> **WHAT THIS TASK INVOLVES**
All that is wanted is a word-for-word copy of the data from its first line to the line containing "is a photomicrograph", both included.

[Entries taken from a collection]
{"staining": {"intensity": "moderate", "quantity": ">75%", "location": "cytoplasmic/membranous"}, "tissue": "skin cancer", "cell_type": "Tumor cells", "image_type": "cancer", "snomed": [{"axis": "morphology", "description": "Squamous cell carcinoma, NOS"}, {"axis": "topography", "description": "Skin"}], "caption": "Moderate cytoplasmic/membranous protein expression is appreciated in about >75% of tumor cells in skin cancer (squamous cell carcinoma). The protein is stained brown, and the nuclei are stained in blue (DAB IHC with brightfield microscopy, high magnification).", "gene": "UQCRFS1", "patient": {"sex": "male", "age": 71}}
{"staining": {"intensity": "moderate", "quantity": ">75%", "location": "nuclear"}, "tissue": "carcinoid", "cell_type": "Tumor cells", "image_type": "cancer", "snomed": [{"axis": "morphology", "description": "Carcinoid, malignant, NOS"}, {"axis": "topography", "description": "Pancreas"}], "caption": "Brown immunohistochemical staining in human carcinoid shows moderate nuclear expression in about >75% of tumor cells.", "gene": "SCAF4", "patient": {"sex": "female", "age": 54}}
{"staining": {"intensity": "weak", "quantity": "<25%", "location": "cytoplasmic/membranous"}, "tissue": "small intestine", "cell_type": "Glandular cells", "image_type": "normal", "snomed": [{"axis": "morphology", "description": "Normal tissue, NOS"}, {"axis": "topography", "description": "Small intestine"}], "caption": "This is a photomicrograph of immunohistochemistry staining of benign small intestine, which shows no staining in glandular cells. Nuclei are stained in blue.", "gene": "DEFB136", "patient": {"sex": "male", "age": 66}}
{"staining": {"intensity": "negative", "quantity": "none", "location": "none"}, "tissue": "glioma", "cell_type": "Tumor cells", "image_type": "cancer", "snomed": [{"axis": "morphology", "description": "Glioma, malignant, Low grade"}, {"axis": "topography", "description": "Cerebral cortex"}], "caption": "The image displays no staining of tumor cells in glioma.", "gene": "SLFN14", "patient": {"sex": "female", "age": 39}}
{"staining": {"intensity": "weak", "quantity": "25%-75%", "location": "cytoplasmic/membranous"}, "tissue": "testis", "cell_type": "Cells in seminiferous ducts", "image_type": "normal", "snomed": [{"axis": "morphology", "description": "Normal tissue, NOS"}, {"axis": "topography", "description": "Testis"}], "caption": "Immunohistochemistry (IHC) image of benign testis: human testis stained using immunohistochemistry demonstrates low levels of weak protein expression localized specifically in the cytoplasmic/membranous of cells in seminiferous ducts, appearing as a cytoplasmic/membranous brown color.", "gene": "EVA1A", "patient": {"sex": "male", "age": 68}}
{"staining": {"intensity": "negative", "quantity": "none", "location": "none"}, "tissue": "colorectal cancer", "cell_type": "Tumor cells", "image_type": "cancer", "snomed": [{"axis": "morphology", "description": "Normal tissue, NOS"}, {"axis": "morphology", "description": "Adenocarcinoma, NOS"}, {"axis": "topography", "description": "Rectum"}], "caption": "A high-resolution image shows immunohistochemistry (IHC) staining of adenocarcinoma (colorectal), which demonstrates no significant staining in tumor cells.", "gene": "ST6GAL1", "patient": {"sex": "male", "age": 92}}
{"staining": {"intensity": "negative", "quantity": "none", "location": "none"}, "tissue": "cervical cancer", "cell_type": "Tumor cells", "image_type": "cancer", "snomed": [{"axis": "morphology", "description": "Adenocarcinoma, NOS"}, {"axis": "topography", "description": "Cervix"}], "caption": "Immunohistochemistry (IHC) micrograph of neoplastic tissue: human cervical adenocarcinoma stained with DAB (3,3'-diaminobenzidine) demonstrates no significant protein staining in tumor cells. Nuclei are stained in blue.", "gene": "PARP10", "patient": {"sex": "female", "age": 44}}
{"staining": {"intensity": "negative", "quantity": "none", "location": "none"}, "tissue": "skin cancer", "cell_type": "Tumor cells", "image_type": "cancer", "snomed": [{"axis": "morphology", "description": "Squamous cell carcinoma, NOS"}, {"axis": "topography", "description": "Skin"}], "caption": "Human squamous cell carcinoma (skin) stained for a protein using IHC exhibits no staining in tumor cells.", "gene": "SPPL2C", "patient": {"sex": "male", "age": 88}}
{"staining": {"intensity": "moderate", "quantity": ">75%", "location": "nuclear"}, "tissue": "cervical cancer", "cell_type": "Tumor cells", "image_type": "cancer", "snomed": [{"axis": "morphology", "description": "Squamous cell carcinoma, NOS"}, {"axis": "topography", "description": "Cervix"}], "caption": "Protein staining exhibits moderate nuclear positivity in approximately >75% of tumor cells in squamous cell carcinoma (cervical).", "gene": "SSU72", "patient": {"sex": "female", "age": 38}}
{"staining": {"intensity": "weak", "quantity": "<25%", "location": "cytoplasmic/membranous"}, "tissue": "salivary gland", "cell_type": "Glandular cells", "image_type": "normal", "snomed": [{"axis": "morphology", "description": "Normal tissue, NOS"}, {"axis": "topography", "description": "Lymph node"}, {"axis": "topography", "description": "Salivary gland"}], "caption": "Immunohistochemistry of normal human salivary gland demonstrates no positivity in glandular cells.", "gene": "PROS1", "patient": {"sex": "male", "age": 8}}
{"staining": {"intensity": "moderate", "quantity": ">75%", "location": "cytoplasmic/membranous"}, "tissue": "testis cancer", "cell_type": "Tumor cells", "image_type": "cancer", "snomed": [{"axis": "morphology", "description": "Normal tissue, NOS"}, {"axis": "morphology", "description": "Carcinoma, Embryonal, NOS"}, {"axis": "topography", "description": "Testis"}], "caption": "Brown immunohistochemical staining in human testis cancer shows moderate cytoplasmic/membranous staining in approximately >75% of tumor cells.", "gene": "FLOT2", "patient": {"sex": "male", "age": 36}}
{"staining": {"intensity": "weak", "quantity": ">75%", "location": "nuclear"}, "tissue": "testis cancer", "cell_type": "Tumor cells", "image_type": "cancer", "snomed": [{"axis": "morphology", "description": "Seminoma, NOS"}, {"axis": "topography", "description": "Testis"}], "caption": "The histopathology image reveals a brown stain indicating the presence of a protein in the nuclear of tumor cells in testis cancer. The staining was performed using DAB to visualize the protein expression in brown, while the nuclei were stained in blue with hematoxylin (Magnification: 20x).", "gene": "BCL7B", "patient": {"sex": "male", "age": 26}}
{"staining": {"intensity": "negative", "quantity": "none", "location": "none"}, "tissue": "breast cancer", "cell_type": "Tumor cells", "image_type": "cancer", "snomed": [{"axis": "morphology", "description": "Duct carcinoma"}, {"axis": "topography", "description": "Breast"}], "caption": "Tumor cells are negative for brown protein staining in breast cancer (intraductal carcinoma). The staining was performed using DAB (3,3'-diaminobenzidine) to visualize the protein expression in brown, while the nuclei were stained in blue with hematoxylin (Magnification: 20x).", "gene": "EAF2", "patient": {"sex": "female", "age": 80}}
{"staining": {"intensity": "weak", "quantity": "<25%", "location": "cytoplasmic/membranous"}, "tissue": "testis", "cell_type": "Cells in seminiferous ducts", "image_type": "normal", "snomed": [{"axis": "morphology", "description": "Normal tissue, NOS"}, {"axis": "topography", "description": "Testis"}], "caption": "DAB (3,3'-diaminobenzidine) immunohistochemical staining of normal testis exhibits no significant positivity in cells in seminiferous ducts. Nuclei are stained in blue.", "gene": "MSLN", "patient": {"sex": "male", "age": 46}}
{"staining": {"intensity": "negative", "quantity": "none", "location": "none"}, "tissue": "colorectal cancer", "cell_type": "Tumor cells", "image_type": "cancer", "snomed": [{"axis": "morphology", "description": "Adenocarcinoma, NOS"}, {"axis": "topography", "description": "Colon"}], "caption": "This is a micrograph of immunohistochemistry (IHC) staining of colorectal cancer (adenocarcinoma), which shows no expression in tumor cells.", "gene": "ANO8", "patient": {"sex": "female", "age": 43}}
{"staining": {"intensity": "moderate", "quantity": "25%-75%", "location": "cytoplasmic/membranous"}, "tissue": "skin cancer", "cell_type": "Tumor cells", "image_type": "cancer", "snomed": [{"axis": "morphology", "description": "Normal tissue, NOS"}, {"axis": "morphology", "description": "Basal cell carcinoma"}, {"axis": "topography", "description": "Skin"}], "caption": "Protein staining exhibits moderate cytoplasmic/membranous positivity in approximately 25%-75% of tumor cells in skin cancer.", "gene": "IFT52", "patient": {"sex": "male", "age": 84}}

> **TASK RESULT**
{"staining": {"intensity": "moderate", "quantity": ">75%", "location": "cytoplasmic/membranous"}, "tissue": "skin cancer", "cell_type": "Tumor cells", "image_type": "cancer", "snomed": [{"axis": "morphology", "description": "Squamous cell carcinoma, NOS"}, {"axis": "topography", "description": "Skin"}], "caption": "Moderate cytoplasmic/membranous protein expression is appreciated in about >75% of tumor cells in skin cancer (squamous cell carcinoma). The protein is stained brown, and the nuclei are stained in blue (DAB IHC with brightfield microscopy, high magnification).", "gene": "UQCRFS1", "patient": {"sex": "male", "age": 71}}
{"staining": {"intensity": "moderate", "quantity": ">75%", "location": "nuclear"}, "tissue": "carcinoid", "cell_type": "Tumor cells", "image_type": "cancer", "snomed": [{"axis": "morphology", "description": "Carcinoid, malignant, NOS"}, {"axis": "topography", "description": "Pancreas"}], "caption": "Brown immunohistochemical staining in human carcinoid shows moderate nuclear expression in about >75% of tumor cells.", "gene": "SCAF4", "patient": {"sex": "female", "age": 54}}
{"staining": {"intensity": "weak", "quantity": "<25%", "location": "cytoplasmic/membranous"}, "tissue": "small intestine", "cell_type": "Glandular cells", "image_type": "normal", "snomed": [{"axis": "morphology", "description": "Normal tissue, NOS"}, {"axis": "topography", "description": "Small intestine"}], "caption": "This is a photomicrograph of immunohistochemistry staining of benign small intestine, which shows no staining in glandular cells. Nuclei are stained in blue.", "gene": "DEFB136", "patient": {"sex": "male", "age": 66}}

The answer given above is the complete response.